Kai Ryssdal: White House Press Secretary Jay Carney said today the White House has sent Congress all the justification for operations in Libya that it’s going to send. That isn’t sitting well with GOP members of the House.
But there is a certain element of ‘what’re you going to do about it anyway?’ to this most recent discussion of the War Powers Act.
Our Washington bureau chief John Dimsdale has the story.
John Dimsdale: Speaker of the House John Boehner rejects the White House argument that Libyan airstrikes aren’t covered by the War Powers Act. The 1973 law requires a president to get congressional permission for military actions after 60 days. Boehner is threatening to cut off funding for Libyan operations. But the president says he has no plans to ask for any more than the $1.1 billion he needs this year.
James Lindsay at the Council on Foreign Relations says without a budget request, Congress is left with few options.
James Lindsay: The only way Congress can stop the president is by passing a law demanding that he halt.
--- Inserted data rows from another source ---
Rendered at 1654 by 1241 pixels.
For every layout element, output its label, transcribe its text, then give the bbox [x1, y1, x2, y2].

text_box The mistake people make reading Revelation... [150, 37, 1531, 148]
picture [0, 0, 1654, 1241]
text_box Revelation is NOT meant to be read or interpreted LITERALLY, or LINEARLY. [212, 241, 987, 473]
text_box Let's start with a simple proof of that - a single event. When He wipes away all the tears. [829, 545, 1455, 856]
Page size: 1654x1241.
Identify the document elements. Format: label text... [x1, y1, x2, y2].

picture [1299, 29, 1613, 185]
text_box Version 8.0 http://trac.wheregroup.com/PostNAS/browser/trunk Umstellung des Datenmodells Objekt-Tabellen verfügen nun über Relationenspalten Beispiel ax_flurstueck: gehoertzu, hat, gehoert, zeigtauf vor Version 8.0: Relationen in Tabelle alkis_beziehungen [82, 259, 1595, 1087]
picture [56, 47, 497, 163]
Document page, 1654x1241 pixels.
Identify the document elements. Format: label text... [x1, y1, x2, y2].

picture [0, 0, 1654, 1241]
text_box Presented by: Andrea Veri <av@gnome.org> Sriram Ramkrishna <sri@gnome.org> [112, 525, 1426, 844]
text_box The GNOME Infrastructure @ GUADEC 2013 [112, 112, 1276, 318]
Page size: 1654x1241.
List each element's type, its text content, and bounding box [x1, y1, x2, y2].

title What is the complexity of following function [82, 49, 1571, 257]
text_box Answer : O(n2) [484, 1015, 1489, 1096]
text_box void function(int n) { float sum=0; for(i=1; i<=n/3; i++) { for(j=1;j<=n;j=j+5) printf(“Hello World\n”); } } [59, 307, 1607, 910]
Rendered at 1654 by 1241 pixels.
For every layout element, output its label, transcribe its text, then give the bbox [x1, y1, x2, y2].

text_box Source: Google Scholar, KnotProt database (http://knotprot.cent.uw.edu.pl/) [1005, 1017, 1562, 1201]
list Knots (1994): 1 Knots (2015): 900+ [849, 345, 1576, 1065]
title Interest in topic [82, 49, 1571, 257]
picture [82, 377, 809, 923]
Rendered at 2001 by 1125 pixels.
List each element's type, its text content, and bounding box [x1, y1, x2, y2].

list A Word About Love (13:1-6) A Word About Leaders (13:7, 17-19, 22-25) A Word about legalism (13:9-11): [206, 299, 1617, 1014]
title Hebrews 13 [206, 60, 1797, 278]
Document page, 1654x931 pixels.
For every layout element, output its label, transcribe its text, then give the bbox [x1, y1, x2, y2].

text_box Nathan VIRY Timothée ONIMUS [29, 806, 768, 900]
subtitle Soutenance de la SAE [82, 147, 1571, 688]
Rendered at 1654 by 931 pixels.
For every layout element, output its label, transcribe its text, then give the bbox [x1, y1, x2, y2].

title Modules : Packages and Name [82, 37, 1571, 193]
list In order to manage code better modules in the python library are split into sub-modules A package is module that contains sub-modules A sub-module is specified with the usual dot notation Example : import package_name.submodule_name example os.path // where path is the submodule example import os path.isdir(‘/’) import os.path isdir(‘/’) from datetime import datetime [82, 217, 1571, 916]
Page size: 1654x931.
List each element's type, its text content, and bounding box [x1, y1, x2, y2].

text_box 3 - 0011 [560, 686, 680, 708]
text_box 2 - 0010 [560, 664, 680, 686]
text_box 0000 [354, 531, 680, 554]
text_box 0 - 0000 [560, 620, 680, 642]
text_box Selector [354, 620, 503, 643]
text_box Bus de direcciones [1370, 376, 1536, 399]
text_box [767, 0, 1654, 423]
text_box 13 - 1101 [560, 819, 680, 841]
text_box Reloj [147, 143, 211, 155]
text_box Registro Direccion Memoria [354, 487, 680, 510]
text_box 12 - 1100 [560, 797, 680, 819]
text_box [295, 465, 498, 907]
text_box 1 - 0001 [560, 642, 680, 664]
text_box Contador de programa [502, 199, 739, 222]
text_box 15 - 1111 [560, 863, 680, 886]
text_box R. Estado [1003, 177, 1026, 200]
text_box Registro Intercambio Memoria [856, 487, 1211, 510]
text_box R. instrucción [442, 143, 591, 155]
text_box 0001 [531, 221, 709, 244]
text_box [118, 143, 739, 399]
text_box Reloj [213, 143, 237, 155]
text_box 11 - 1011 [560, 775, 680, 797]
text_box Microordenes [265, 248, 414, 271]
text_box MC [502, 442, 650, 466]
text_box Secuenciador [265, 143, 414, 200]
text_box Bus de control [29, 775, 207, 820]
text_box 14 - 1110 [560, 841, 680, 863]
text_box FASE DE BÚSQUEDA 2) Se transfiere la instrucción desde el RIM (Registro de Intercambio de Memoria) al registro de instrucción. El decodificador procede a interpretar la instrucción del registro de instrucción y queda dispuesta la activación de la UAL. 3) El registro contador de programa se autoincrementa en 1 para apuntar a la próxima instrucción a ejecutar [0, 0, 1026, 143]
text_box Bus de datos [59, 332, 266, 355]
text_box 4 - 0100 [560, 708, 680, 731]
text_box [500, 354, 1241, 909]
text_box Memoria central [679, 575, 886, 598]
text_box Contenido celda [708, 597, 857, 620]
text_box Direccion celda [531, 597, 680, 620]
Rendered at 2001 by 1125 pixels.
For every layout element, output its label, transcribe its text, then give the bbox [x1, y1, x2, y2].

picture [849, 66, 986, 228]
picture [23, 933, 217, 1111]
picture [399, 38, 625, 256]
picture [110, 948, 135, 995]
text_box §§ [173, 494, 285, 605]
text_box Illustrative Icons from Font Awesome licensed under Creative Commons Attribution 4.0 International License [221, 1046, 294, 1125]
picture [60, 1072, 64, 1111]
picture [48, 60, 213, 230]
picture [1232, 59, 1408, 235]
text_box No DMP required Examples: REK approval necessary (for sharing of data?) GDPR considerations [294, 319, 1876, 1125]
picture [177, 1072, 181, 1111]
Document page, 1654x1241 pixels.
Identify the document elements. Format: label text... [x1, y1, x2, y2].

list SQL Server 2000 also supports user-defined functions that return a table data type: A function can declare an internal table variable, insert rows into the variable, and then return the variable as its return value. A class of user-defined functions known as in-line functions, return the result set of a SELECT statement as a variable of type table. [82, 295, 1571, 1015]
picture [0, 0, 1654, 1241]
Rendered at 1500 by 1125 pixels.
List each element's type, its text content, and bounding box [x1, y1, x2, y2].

In which case, the president can veto the bill and Congress faces the very substantial challenge of trying to overturn a presidential veto.
Ten House members have taken the other route available to them. They’ve filed a lawsuit arguing the president circumvented Congress by not asking for War Powers Act permission in Libya. But by the time that case reaches the Supreme Court, Libya’s civil war will likely be long over.
In Washington, I’m John Dimsdale for Marketplace.